A process that normally occurs in developing embryos the changing of one basic cell type into another has also been suspected of playing a role in cancer metastasis. Now a study from Massachusetts General Hospital (MGH) Cancer Center researchers has associated this process, called epithelial-mesenchymal transition or EMT, with disease progression and treatment response in breast cancer patients. The report also identifies underlying mechanisms that someday may become therapeutic targets.
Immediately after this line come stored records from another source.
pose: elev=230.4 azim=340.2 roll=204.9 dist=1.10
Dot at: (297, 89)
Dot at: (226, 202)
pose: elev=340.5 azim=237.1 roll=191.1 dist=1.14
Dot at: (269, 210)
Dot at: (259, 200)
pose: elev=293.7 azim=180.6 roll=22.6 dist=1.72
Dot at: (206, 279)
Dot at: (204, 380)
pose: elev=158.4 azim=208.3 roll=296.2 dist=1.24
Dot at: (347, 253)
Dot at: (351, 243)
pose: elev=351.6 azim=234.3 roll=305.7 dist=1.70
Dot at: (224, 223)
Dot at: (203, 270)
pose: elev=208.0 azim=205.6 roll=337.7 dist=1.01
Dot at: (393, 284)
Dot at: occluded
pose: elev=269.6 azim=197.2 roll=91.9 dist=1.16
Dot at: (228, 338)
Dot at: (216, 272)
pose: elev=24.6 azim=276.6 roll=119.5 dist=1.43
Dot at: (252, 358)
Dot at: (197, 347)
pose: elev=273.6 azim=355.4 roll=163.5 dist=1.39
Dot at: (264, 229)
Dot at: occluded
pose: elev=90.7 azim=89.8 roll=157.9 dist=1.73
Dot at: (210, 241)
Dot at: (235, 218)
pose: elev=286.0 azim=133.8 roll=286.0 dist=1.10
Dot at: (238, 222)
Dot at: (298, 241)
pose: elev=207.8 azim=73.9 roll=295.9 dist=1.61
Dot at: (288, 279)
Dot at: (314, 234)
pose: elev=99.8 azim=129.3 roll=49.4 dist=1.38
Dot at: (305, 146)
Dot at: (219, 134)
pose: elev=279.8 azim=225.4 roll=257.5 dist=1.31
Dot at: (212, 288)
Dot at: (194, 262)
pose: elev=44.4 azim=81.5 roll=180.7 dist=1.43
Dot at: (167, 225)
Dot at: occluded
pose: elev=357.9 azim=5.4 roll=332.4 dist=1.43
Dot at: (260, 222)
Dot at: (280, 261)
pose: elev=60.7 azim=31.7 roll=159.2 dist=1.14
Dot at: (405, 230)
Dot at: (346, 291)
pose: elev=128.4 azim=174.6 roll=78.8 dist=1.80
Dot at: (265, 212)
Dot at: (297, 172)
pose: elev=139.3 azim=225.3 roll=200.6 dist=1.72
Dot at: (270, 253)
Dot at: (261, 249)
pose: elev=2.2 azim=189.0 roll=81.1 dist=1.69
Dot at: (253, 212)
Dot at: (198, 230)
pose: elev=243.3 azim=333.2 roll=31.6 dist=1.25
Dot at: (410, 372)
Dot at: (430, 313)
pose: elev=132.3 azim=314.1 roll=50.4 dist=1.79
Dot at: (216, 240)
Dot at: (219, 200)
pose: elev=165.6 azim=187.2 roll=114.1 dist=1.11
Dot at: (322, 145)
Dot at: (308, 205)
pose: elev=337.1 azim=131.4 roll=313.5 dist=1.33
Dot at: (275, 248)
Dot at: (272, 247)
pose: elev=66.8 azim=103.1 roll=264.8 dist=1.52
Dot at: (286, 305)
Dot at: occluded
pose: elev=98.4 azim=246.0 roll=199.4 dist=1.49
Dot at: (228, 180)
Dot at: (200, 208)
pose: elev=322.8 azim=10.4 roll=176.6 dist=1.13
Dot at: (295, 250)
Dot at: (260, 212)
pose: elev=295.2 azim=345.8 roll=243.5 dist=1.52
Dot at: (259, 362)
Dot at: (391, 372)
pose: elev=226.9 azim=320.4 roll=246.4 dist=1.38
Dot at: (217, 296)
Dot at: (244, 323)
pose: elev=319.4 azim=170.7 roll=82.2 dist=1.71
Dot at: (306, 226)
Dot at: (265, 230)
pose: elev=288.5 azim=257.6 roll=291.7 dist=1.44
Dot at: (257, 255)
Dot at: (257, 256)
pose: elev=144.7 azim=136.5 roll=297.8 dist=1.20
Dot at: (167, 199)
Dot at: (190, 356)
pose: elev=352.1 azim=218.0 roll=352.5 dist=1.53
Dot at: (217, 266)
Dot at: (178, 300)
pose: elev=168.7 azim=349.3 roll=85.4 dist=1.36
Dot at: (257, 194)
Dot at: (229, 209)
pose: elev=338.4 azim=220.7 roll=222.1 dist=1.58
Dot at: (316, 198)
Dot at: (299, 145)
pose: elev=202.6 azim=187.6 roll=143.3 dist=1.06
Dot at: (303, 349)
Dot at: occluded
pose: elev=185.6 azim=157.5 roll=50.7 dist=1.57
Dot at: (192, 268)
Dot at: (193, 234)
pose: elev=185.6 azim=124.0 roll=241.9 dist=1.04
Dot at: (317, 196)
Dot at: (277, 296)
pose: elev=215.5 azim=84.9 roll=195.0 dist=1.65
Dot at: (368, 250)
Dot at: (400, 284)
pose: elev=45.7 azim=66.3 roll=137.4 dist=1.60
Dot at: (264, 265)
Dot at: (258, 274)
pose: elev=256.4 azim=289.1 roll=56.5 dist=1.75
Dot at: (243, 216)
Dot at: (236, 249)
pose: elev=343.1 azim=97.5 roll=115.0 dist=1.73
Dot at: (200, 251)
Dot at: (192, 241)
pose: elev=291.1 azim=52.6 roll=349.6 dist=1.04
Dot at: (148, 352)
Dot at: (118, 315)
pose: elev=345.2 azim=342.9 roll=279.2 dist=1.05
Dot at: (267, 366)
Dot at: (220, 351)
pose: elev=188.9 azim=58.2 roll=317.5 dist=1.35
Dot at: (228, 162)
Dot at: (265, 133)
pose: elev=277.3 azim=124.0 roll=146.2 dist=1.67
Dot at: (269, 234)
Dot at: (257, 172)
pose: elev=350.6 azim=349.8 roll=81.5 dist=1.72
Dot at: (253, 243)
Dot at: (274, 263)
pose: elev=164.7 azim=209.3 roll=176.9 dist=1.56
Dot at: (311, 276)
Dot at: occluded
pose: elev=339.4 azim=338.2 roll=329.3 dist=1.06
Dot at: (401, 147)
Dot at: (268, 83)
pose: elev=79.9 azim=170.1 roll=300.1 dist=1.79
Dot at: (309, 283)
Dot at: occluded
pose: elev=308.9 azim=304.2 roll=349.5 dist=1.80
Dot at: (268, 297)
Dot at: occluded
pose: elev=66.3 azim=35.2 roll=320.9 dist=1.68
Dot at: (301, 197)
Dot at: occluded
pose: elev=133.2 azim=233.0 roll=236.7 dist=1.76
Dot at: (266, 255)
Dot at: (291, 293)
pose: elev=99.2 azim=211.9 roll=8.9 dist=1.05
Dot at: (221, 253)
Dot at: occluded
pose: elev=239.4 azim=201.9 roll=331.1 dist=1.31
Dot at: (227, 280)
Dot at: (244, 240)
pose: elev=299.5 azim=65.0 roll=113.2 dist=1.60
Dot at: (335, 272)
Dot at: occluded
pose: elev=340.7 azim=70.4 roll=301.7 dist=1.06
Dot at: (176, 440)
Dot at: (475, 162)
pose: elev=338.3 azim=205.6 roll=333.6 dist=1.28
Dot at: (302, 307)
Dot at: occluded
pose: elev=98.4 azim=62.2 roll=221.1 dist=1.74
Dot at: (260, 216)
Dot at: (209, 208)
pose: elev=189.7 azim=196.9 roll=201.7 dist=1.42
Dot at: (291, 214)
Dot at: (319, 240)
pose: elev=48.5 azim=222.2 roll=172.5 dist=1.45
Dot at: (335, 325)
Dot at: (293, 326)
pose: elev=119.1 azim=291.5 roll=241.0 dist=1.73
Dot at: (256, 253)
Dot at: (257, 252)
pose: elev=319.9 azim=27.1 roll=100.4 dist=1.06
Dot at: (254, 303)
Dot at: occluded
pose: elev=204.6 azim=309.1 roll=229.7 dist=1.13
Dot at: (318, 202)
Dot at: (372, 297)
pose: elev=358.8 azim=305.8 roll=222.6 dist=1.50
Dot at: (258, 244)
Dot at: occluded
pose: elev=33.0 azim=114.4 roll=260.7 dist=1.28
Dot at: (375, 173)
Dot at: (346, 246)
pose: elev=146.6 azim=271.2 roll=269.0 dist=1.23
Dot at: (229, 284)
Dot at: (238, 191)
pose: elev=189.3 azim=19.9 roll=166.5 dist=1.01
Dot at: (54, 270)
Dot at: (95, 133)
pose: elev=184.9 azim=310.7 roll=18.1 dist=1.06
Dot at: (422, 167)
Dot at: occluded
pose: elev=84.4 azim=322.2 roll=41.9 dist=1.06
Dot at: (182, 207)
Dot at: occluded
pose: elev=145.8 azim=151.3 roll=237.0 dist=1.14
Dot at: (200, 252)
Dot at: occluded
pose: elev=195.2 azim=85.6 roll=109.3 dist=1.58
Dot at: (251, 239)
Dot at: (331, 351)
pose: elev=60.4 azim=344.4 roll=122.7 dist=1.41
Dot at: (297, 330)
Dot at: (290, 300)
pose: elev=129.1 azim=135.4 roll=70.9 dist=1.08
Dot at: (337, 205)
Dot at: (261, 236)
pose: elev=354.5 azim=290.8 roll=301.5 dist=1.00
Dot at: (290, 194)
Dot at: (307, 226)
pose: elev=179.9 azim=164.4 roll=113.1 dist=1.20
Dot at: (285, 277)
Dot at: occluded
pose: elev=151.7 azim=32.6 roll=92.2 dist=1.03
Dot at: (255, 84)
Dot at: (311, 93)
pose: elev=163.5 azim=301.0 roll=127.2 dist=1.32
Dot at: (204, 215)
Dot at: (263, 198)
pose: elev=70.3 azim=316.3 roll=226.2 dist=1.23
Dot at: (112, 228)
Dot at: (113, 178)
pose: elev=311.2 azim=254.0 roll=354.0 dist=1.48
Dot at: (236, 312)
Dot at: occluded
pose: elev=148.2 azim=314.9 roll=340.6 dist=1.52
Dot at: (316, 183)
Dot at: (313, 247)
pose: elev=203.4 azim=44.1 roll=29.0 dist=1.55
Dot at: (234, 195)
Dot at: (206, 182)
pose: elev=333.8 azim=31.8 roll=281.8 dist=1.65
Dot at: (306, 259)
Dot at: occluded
"Until now, EMT had only been modeled in experimental systems, but its clinical relevance was uncertain. Now we show that it can be detected in samples from breast cancer patients and that the tumor cells oscillate between these two states" says Shyamala Maheswaran, PhD, of the MGH Cancer Center, co-corresponding author of the report in the Feb. 1 issue of Science. "We find that the EMT state of breast cancer cells evolves in response to therapy and to disease recurrence, pointing to involvement of this mechanism in tumor spread and invasiveness."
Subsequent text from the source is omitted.